Following after Zwicky in 1935, Edwin Hubble and Richard Tolman compared recessional redshift with a non-recessional one, writing that they

both incline to the opinion, however, that if the red-shift is not due to recessional motion, its explanation will probably involve some quite new physical principles [... and] use of a static Einstein model of the universe, combined with the assumption that the photons emitted by a nebula lose energy on their journey to the observer by some unknown effect, which is linear with distance, and which leads to a decrease in frequency, without appreciable transverse deflection.
 These conditions became almost impossible to meet and the overall success of general relativistic explanations for the redshift-distance relation is one of the core reasons that the Big Bang model of the universe remains the cosmology preferred by researchers.

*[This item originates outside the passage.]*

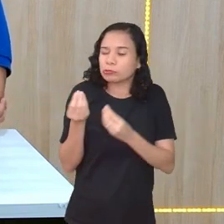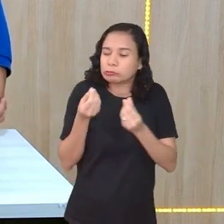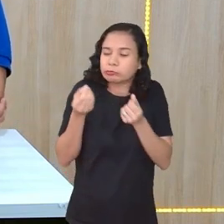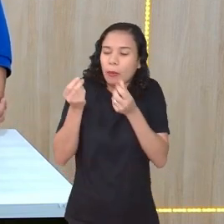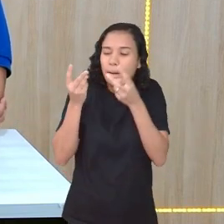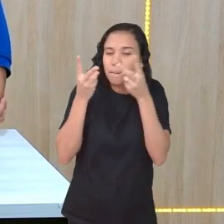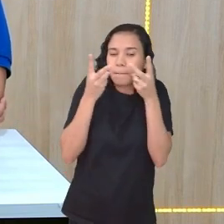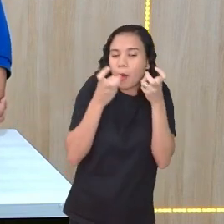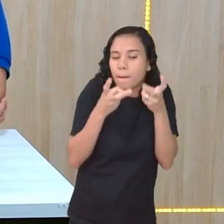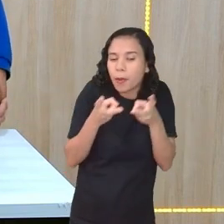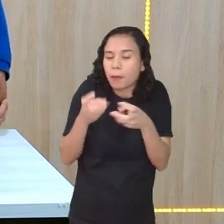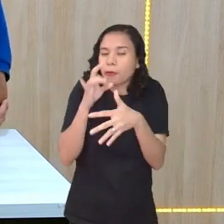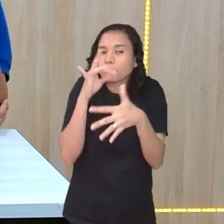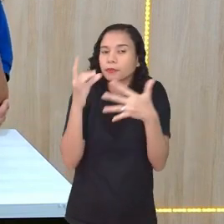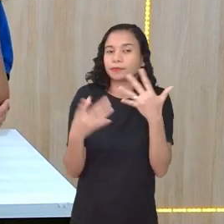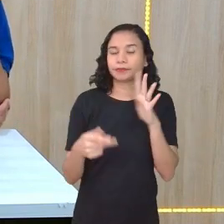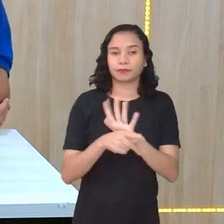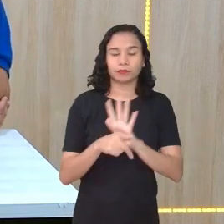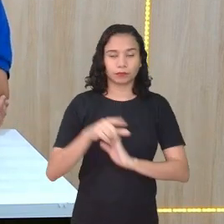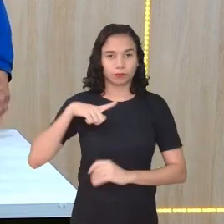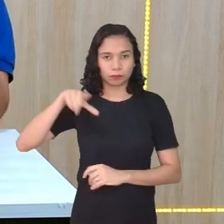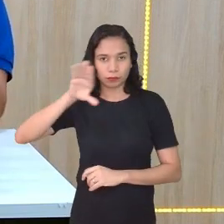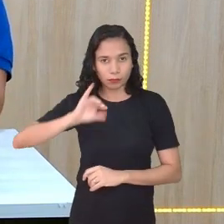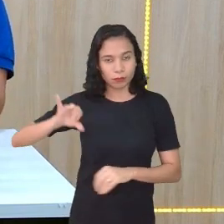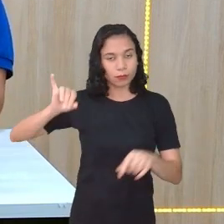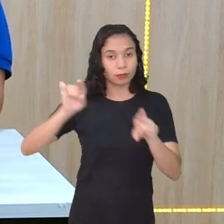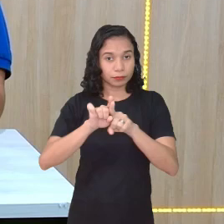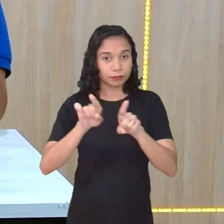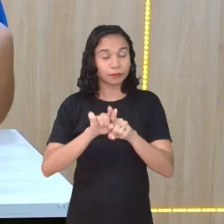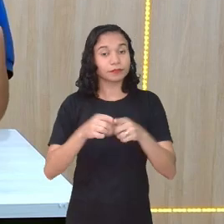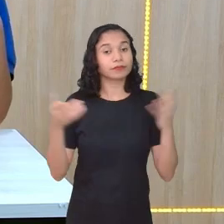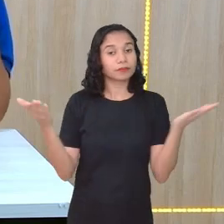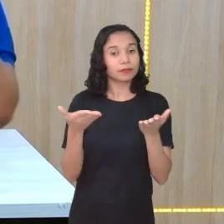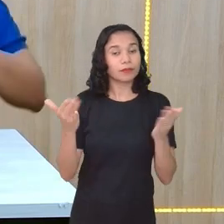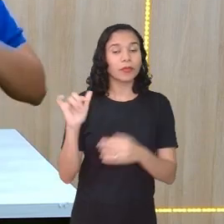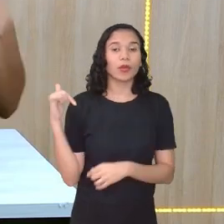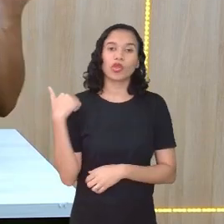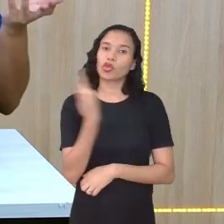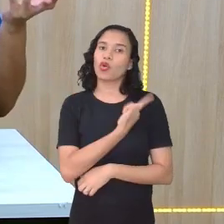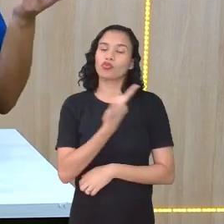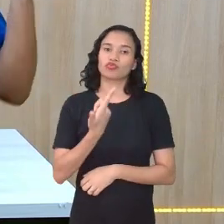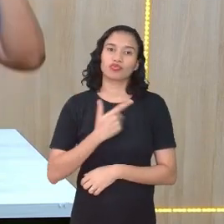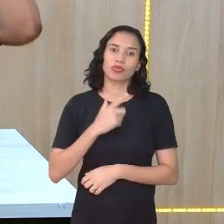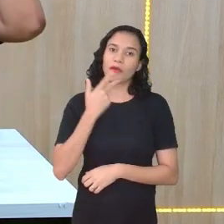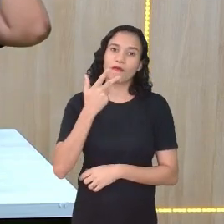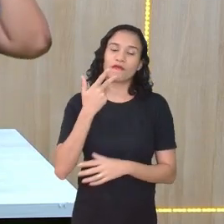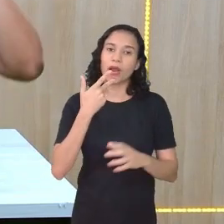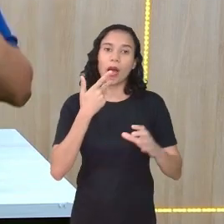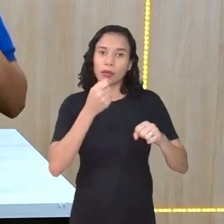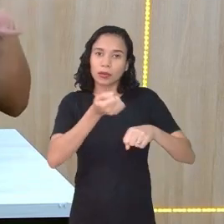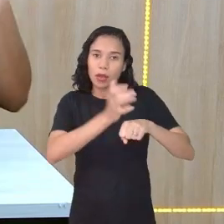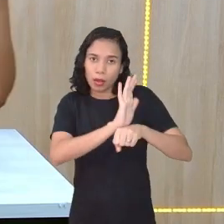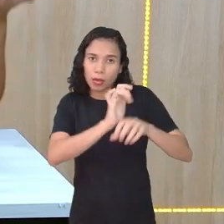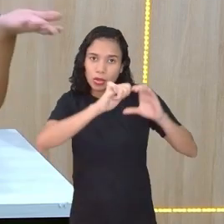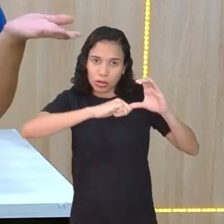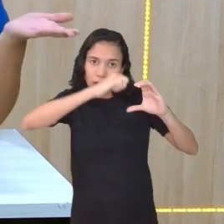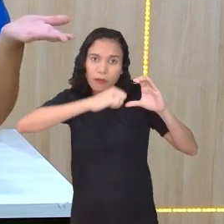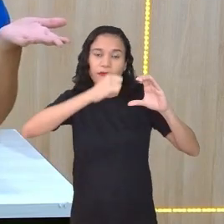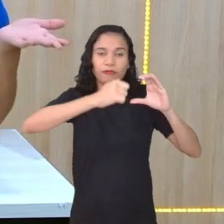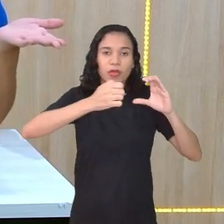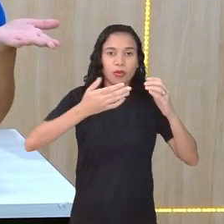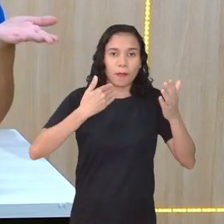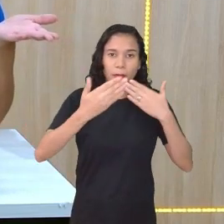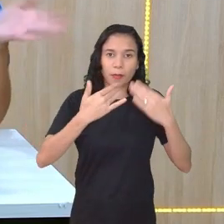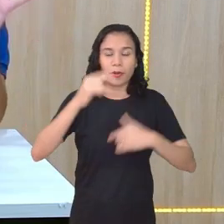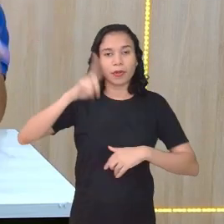Então, essas nuances que são perceptíveis na oralidade também. Pois é. Hoje a gente não vai tratar de videocasts, que seria esse gênero em que a gente vê as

In the early 1950s, Erwin Finlay-Freundlich proposed a redshift as "the result of loss of energy by observed photons traversing a radiation field". which was cited and argued for as an explanation for the redshift-distance relation in a 1962 astrophysics theory Nature paper by University of Manchester physics professor P. F. Browne. The pre-eminent cosmologist Ralph Asher Alpher wrote a letter to Nature three months later in response to this suggestion heavily criticizing the approach, "No generally accepted physical mechanism has been proposed for this loss." Still, until the so-called "Age of Precision Cosmology" was ushered in with results from the WMAP space probe and modern redshift surveys, tired light models could occasionally get published in the mainstream journals, including one that was published in the February 1979 edition of Nature proposing "photon decay" in a curved spacetime that was five months later criticized in the same journal as being wholly inconsistent with observations of the gravitational redshift observed in the solar limb. In 1986, a paper claiming tired light theories explained redshift better than cosmic expansion was published in the Astrophysical Journal, but ten months later, in the same journal, such tired light models were shown to be inconsistent with extant observations. As cosmological measurements became more precise and the statistics in cosmological data sets improved, tired light proposals ended up being falsified, to the extent that the theory was described in 2001 by science writer Charles Seife as being "firmly on the fringe of physics 30 years ago; still, scientists sought more direct proofs of the expansion of the cosmos".